Posted by: Benji Wang | September 7, 2005 11:26 PM
Danny, thank you for this wonderful essay. I've learned a lot just from a first read through. Off to hatch - cross-hatch, that is.
Posted by: Loretta | September 8, 2005 07:46 AM
A nice clear and concise explanation of crosshatching if I ever saw one. Thanks for writing this!
Posted by: Miyuki F. | September 8, 2005 02:02 PM
What fabulous examples! I usually can't stand to crosshatch, too slow and non-spontaneous, but these inspire me to give it another try.
Posted by: Nita | September 8, 2005 02:41 PM
Very synchronistic - I got the Guptill book thru Amazon's used book area just last week and have been loving it. I like Hogarth too - especially for the way he interprets subject. Much less rigorous than Guptill, but a real pleasure all the same.

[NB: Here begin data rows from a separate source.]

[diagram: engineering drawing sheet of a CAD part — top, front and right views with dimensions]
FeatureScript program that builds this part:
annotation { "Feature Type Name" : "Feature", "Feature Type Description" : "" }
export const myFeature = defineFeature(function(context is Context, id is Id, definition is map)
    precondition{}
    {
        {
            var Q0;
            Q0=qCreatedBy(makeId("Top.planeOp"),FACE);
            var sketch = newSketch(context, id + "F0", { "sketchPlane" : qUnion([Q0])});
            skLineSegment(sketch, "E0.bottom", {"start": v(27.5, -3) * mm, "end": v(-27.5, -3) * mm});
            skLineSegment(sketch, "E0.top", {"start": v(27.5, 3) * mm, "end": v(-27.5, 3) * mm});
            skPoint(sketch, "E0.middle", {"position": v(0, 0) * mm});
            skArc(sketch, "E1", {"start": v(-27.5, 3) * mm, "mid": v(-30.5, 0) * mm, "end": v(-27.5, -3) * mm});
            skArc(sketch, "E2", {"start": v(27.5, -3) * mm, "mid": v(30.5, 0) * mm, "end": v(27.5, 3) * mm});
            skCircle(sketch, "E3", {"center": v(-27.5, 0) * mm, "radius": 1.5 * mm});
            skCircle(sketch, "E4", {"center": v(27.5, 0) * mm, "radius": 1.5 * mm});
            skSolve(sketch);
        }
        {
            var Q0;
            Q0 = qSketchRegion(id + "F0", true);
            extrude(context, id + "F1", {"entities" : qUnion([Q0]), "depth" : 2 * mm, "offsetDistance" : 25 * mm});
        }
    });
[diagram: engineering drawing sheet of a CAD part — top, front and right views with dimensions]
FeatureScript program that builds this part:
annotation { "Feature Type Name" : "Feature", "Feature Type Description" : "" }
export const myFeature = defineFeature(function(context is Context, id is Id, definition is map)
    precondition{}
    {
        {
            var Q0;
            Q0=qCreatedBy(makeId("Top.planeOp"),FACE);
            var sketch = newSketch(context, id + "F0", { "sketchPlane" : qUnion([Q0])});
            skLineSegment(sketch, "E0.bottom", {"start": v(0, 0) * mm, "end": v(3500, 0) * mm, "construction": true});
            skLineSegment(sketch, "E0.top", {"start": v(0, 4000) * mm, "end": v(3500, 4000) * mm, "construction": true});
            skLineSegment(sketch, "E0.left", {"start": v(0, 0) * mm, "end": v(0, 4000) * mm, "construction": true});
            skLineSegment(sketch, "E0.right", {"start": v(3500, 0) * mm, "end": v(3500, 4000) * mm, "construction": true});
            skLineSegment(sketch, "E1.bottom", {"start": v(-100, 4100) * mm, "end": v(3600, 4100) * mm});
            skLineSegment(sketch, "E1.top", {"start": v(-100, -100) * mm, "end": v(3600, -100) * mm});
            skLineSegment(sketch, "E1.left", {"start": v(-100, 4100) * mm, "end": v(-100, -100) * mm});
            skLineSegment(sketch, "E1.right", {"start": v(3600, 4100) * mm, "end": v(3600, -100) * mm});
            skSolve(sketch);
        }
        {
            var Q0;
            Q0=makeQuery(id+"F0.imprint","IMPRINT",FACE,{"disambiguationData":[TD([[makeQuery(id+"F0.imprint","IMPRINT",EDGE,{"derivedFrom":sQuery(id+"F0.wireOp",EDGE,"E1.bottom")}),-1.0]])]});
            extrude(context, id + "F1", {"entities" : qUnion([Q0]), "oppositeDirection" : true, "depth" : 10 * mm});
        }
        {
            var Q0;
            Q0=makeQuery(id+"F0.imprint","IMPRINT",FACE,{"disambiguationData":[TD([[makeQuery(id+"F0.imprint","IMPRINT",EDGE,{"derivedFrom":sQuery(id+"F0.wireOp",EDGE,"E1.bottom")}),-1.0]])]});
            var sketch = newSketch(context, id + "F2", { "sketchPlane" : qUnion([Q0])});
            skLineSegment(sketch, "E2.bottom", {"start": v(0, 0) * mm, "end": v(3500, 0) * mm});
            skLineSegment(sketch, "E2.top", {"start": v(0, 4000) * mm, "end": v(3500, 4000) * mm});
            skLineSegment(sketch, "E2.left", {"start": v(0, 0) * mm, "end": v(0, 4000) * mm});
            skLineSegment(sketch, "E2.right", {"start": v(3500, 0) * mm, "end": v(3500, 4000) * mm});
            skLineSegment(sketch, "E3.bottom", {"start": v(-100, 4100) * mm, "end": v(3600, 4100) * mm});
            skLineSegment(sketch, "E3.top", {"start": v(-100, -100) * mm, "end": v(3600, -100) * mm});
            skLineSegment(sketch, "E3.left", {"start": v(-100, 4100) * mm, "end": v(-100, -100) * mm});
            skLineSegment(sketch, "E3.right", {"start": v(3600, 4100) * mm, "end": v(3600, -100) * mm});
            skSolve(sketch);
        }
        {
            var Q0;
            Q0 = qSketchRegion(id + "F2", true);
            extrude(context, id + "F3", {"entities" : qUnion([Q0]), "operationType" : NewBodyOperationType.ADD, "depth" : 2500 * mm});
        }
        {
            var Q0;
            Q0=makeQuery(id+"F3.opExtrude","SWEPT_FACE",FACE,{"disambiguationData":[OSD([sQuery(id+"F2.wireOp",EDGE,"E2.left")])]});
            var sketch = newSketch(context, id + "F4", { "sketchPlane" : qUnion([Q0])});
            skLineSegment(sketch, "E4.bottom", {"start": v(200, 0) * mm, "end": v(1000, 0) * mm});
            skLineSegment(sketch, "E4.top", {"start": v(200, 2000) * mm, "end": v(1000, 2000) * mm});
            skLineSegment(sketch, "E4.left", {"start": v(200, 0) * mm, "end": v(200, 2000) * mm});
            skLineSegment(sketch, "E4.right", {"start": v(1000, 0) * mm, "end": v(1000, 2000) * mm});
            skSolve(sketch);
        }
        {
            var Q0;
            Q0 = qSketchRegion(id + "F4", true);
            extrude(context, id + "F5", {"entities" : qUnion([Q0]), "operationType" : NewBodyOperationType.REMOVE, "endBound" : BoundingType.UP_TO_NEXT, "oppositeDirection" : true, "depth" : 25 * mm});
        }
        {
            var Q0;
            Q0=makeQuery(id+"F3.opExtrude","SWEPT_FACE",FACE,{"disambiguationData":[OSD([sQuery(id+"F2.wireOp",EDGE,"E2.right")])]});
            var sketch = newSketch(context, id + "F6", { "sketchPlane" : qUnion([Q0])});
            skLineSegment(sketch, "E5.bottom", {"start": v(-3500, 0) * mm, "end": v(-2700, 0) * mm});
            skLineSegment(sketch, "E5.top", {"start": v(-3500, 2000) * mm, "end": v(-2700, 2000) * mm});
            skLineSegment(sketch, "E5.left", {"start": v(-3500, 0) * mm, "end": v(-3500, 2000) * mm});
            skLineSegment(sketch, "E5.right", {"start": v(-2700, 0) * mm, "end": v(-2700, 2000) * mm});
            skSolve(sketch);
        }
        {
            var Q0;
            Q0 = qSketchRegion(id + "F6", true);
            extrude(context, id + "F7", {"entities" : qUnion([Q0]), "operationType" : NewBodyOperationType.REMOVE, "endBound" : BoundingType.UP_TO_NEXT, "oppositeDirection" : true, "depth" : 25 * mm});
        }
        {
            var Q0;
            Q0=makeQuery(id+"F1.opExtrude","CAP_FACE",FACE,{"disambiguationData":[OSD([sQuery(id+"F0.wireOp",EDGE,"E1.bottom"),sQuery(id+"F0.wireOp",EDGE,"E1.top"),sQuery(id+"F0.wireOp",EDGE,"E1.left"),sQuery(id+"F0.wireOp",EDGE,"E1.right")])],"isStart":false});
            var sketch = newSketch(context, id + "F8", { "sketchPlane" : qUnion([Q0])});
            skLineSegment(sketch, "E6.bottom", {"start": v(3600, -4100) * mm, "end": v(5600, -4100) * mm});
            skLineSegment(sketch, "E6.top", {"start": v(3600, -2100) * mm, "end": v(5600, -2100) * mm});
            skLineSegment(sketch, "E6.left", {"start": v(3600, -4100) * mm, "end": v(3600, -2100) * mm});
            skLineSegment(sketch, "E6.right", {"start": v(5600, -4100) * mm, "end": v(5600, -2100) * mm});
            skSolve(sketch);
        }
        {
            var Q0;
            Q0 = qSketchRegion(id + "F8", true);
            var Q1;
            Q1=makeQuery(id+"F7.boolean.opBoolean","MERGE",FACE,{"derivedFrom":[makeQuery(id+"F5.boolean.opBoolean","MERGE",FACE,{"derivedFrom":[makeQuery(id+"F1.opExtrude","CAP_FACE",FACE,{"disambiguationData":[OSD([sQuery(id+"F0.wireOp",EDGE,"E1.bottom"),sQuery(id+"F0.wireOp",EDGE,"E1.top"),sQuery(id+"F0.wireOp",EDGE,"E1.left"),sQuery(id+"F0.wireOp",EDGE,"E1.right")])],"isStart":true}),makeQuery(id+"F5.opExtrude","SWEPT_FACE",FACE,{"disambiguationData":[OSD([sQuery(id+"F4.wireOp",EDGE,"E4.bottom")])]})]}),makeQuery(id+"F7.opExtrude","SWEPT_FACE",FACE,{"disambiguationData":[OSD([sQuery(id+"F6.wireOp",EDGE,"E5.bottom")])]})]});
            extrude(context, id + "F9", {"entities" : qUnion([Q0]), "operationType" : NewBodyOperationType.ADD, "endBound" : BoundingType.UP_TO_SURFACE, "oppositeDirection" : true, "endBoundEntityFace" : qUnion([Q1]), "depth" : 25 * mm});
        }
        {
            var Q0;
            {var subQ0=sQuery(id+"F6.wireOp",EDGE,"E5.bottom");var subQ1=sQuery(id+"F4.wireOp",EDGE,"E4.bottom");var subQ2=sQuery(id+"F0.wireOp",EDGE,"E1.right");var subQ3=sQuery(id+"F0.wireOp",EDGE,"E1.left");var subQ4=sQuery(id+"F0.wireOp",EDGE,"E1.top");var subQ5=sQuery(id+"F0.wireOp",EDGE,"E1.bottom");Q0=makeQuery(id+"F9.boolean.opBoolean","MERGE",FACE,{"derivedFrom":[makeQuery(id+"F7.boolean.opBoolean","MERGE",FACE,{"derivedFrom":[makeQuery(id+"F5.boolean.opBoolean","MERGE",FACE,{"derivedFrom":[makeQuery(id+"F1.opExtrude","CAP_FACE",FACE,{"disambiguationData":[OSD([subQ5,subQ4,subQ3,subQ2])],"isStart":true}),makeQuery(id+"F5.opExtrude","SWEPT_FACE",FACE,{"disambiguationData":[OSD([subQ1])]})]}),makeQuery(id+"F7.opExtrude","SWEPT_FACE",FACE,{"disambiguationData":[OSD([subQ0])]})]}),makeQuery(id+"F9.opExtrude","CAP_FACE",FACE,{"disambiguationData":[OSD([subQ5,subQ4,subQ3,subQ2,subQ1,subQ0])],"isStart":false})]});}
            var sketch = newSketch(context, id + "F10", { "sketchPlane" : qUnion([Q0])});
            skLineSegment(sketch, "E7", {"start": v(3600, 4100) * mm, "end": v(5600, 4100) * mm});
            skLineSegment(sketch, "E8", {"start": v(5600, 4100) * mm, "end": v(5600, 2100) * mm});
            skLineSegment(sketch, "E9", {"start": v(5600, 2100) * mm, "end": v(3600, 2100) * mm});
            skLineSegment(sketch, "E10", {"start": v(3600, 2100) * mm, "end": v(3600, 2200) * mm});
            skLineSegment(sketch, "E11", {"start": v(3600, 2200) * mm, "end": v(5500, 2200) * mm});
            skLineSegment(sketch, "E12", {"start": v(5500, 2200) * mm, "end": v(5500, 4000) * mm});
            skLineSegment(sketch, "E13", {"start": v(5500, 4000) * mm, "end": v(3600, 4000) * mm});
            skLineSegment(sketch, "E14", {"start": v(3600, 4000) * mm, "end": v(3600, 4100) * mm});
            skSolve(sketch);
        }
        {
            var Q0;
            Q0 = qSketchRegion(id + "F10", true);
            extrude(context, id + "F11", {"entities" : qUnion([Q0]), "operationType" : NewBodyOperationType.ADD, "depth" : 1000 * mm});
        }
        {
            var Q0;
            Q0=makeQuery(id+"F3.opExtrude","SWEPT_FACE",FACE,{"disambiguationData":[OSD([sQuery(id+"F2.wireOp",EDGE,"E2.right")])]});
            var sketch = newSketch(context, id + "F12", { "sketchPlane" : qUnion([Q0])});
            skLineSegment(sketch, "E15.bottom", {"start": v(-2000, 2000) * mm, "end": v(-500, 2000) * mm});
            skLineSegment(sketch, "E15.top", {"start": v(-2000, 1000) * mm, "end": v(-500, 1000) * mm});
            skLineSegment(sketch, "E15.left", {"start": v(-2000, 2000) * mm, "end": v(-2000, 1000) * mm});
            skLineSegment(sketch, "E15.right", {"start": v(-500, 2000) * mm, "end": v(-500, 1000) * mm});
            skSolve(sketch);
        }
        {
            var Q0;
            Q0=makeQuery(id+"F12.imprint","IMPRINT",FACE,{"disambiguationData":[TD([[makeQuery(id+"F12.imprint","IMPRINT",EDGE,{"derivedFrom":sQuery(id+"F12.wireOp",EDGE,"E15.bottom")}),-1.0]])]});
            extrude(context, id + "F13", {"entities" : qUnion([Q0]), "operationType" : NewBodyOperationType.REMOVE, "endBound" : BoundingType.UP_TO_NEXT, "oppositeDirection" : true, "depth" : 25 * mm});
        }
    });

Posted by: Karen Winters | September 9, 2005 01:58 AM
Thank you for all this wonderful information. I have read about cross hatching before but this is about the clearest I have seen. And thanks for taking the time to do it.
Teri
Posted by: Teri | September 9, 2005 11:27 AM
I'm new to drawing so I appreciate your post very much.
Posted by: Justyna | September 9, 2005 03:07 PM
Danny, you are a gifted writer/explainer. What a generous post this is! Thanks so much for putting this together. It must have taken a long time! I've been practicing cross hatching since reading it!